It Is Well With My Soul (Story Behind the Song)
In 1873, the French liner, S.S. Ville du Havre, was the most luxurious ship afloat when it sailed from New York in November, 1873. Among the passengers was Mrs. H.G. Spafford of Chicago, making the trip with her four children, Maggie, Tanetta, Annie and Bessie. Mr. Spafford was unable to make the voyage with his family because of business commitments in Chicago. He told them “Goodbye”, promising to meet them in France in a few weeks.
At two o’clock on the morning of November 22, 1873, when the luxury liner was several days out, she was rammed by the English iron sailing vessel, the Lochern. In two hours the Ville Du Havre, one of the largest ships afloat, settled to the bottom of the ocean, with a loss of some two-hundred twenty-six lives, including the four Spafford children. Nine days later when the survivors landed at Cardiff, Wales, Mrs. Spafford cabled her husband these two words, “Saved alone.” When he received her message, he said to a dear friend, “I am glad to trust the Lord when it will cost me something.” As soon as he could, he booked passage on a ship to Europe to join his wife.
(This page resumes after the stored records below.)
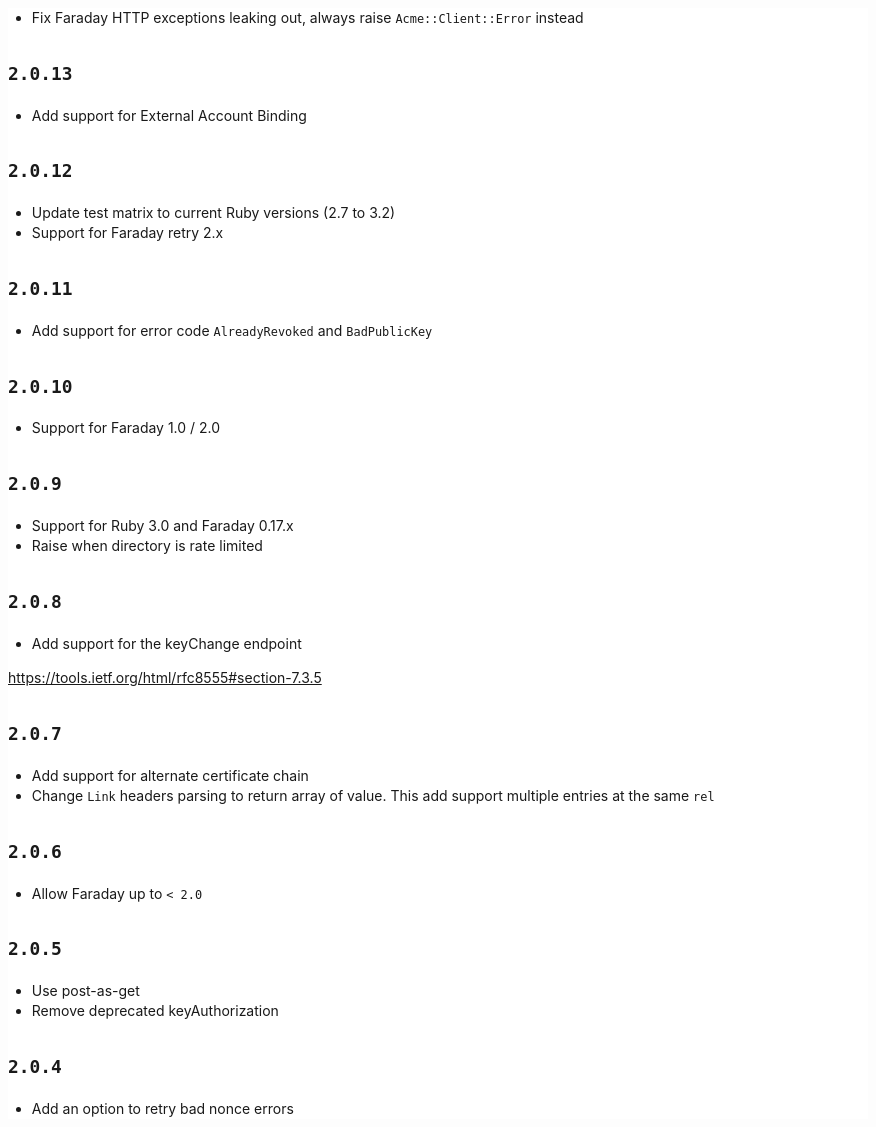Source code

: * Fix Faraday HTTP exceptions leaking out, always raise `Acme::Client::Error` instead

## `2.0.13`

* Add support for External Account Binding

## `2.0.12`

* Update test matrix to current Ruby versions (2.7 to 3.2)
* Support for Faraday retry 2.x

## `2.0.11`

* Add support for error code `AlreadyRevoked` and `BadPublicKey`

## `2.0.10`

* Support for Faraday 1.0 / 2.0

## `2.0.9`

* Support for Ruby 3.0 and Faraday 0.17.x
* Raise when directory is rate limited

## `2.0.8`

* Add support for the keyChange endpoint

https://tools.ietf.org/html/rfc8555#section-7.3.5


## `2.0.7`

* Add support for alternate certificate chain
* Change `Link` headers parsing to return array of value. This add support multiple entries at the same `rel`

## `2.0.6`

* Allow Faraday up to `< 2.0`

## `2.0.5`

* Use post-as-get
* Remove deprecated keyAuthorization

## `2.0.4`

* Add an option to retry bad nonce errors
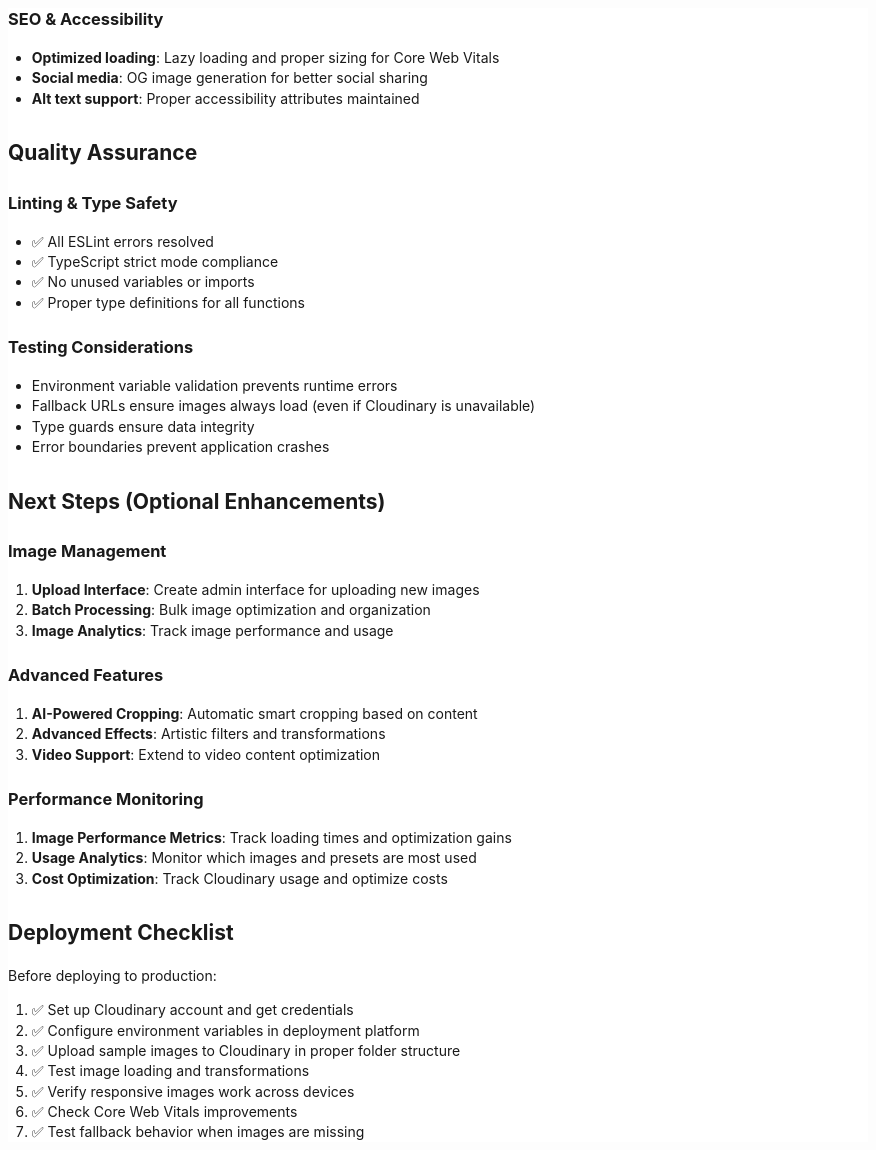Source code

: ### SEO & Accessibility

- **Optimized loading**: Lazy loading and proper sizing for Core Web Vitals
- **Social media**: OG image generation for better social sharing
- **Alt text support**: Proper accessibility attributes maintained

## Quality Assurance

### Linting & Type Safety

- ✅ All ESLint errors resolved
- ✅ TypeScript strict mode compliance
- ✅ No unused variables or imports
- ✅ Proper type definitions for all functions

### Testing Considerations

- Environment variable validation prevents runtime errors
- Fallback URLs ensure images always load (even if Cloudinary is unavailable)
- Type guards ensure data integrity
- Error boundaries prevent application crashes

## Next Steps (Optional Enhancements)

### Image Management

1. **Upload Interface**: Create admin interface for uploading new images
2. **Batch Processing**: Bulk image optimization and organization
3. **Image Analytics**: Track image performance and usage

### Advanced Features

1. **AI-Powered Cropping**: Automatic smart cropping based on content
2. **Advanced Effects**: Artistic filters and transformations
3. **Video Support**: Extend to video content optimization

### Performance Monitoring

1. **Image Performance Metrics**: Track loading times and optimization gains
2. **Usage Analytics**: Monitor which images and presets are most used
3. **Cost Optimization**: Track Cloudinary usage and optimize costs

## Deployment Checklist

Before deploying to production:

1. ✅ Set up Cloudinary account and get credentials
2. ✅ Configure environment variables in deployment platform
3. ✅ Upload sample images to Cloudinary in proper folder structure
4. ✅ Test image loading and transformations
5. ✅ Verify responsive images work across devices
6. ✅ Check Core Web Vitals improvements
7. ✅ Test fallback behavior when images are missing
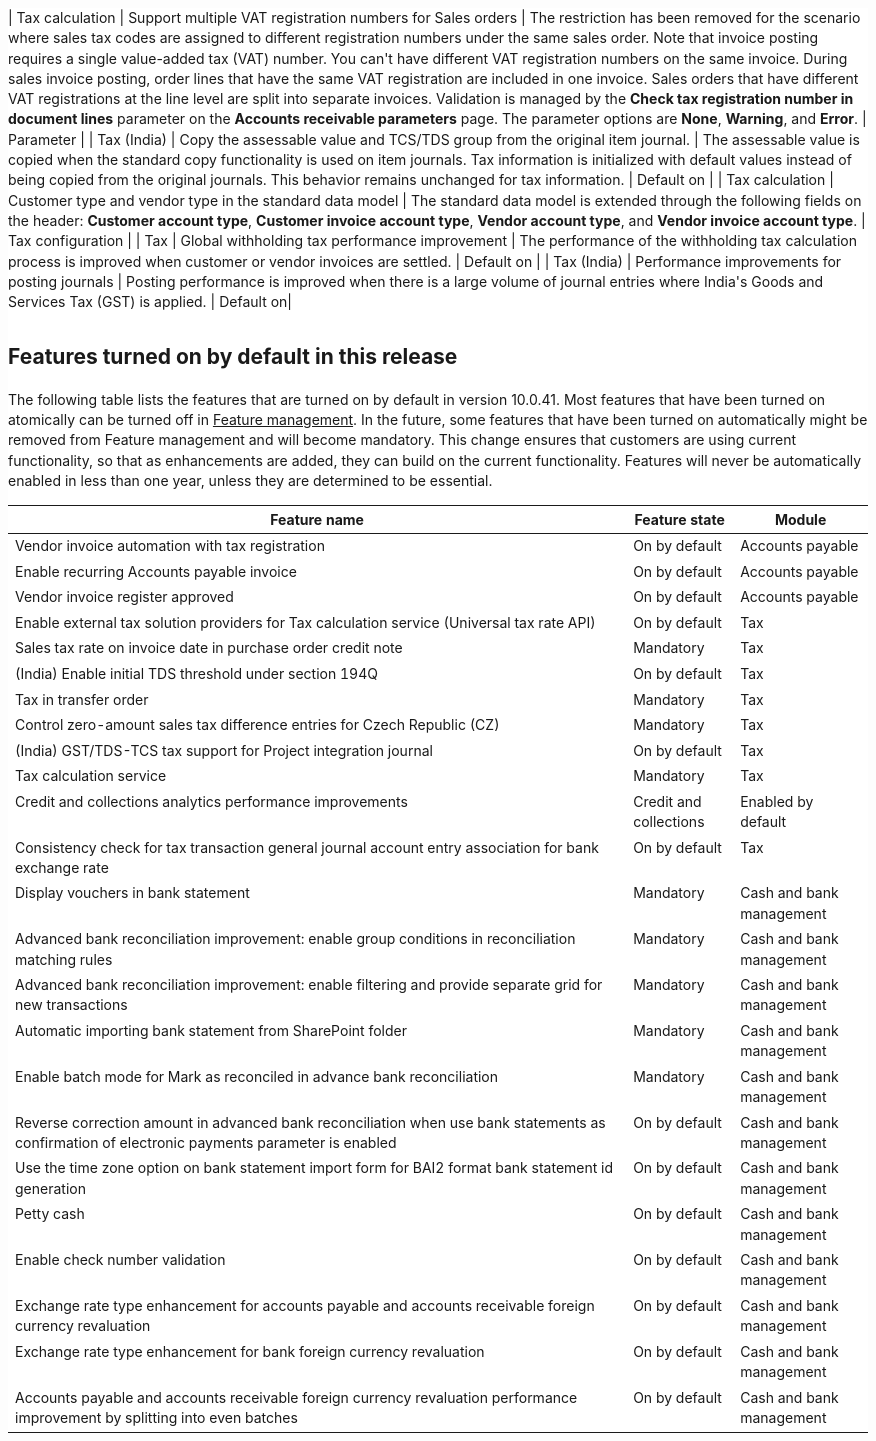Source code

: | Tax calculation | Support multiple VAT registration numbers for Sales orders | The restriction has been removed for the scenario where sales tax codes are assigned to different registration numbers under the same sales order. Note that invoice posting requires a single value-added tax (VAT) number. You can't have different VAT registration numbers on the same invoice. During sales invoice posting, order lines that have the same VAT registration are included in one invoice. Sales orders that have different VAT registrations at the line level are split into separate invoices. Validation is managed by the **Check tax registration number in document lines** parameter on the **Accounts receivable parameters** page. The parameter options are **None**, **Warning**, and **Error**. | Parameter |
| Tax (India) | Copy the assessable value and TCS/TDS group from the original item journal. | The assessable value is copied when the standard copy functionality is used on item journals. Tax information is initialized with default values instead of being copied from the original journals. This behavior remains unchanged for tax information. | Default on |
| Tax calculation | Customer type and vendor type in the standard data model | The standard data model is extended through the following fields on the header: **Customer account type**, **Customer invoice account type**, **Vendor account type**, and **Vendor invoice account type**. | Tax configuration |
| Tax | Global withholding tax performance improvement | The performance of the withholding tax calculation process is improved when customer or vendor invoices are settled. | Default on |
| Tax (India) | Performance improvements for posting journals | Posting performance is improved when there is a large volume of journal entries where India's Goods and Services Tax (GST) is applied. | Default on|

## Features turned on by default in this release

The following table lists the features that are turned on by default in version 10.0.41. Most features that have been turned on atomically can be turned off in [Feature management](../../fin-ops-core/fin-ops/get-started/feature-management/feature-management-overview.md). In the future, some features that have been turned on automatically might be removed from Feature management and will become mandatory. This change ensures that customers are using current functionality, so that as enhancements are added, they can build on the current functionality. Features will never be automatically enabled in less than one year, unless they are determined to be essential.

| Feature name | Feature state | Module |
|--------------|---------------|--------|
| Vendor invoice automation with tax registration | On by default | Accounts payable |
| Enable recurring Accounts payable invoice | On by default | Accounts payable |
| Vendor invoice register approved | On by default | Accounts payable |
| Enable external tax solution providers for Tax calculation service (Universal tax rate API) | On by default | Tax |
| Sales tax rate on invoice date in purchase order credit note | Mandatory | Tax |
| (India) Enable initial TDS threshold under section 194Q | On by default | Tax |
| Tax in transfer order | Mandatory | Tax |
| Control zero-amount sales tax difference entries for Czech Republic (CZ) | Mandatory | Tax |
| (India) GST/TDS-TCS tax support for Project integration journal | On by default | Tax |
| Tax calculation service | Mandatory | Tax |
| Credit and collections analytics performance improvements| Credit and collections |	Enabled by default |
| Consistency check for tax transaction general journal account entry association for bank exchange rate | On by default | Tax |
| Display vouchers in bank statement | Mandatory | Cash and bank management |
| Advanced bank reconciliation improvement: enable group conditions in reconciliation matching rules | Mandatory | Cash and bank management |
| Advanced bank reconciliation improvement: enable filtering and provide separate grid for new transactions | Mandatory | Cash and bank management |
| Automatic importing bank statement from SharePoint folder | Mandatory | Cash and bank management |
| Enable batch mode for Mark as reconciled in advance bank reconciliation | Mandatory | Cash and bank management |
| Reverse correction amount in advanced bank reconciliation when use bank statements as confirmation of electronic payments parameter is enabled | On by default | Cash and bank management |
| Use the time zone option on bank statement import form for BAI2 format bank statement id generation | On by default | Cash and bank management |
| Petty cash | On by default | Cash and bank management |
| Enable check number validation | On by default | Cash and bank management |
| Exchange rate type enhancement for accounts payable and accounts receivable foreign currency revaluation | On by default | Cash and bank management |
| Exchange rate type enhancement for bank foreign currency revaluation | On by default | Cash and bank management |
| Accounts payable and accounts receivable foreign currency revaluation performance improvement by splitting into even batches | On by default | Cash and bank management |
On the way over, in December of that same year, 1873, the Captain called him into his cabin and said, “I believe we are now passing over the place where the Ville du Havre went down.
That night in the mid-Atlantic, out of his heart-break and pain, Mr. Spafford wrote five stanzas, the first of which contained these lines: When peace like a river attendeth my way, When sorrows like sea-billows roll, Whatever my lot, Thou hast taught me to say, “It is well, it is well with my soul!”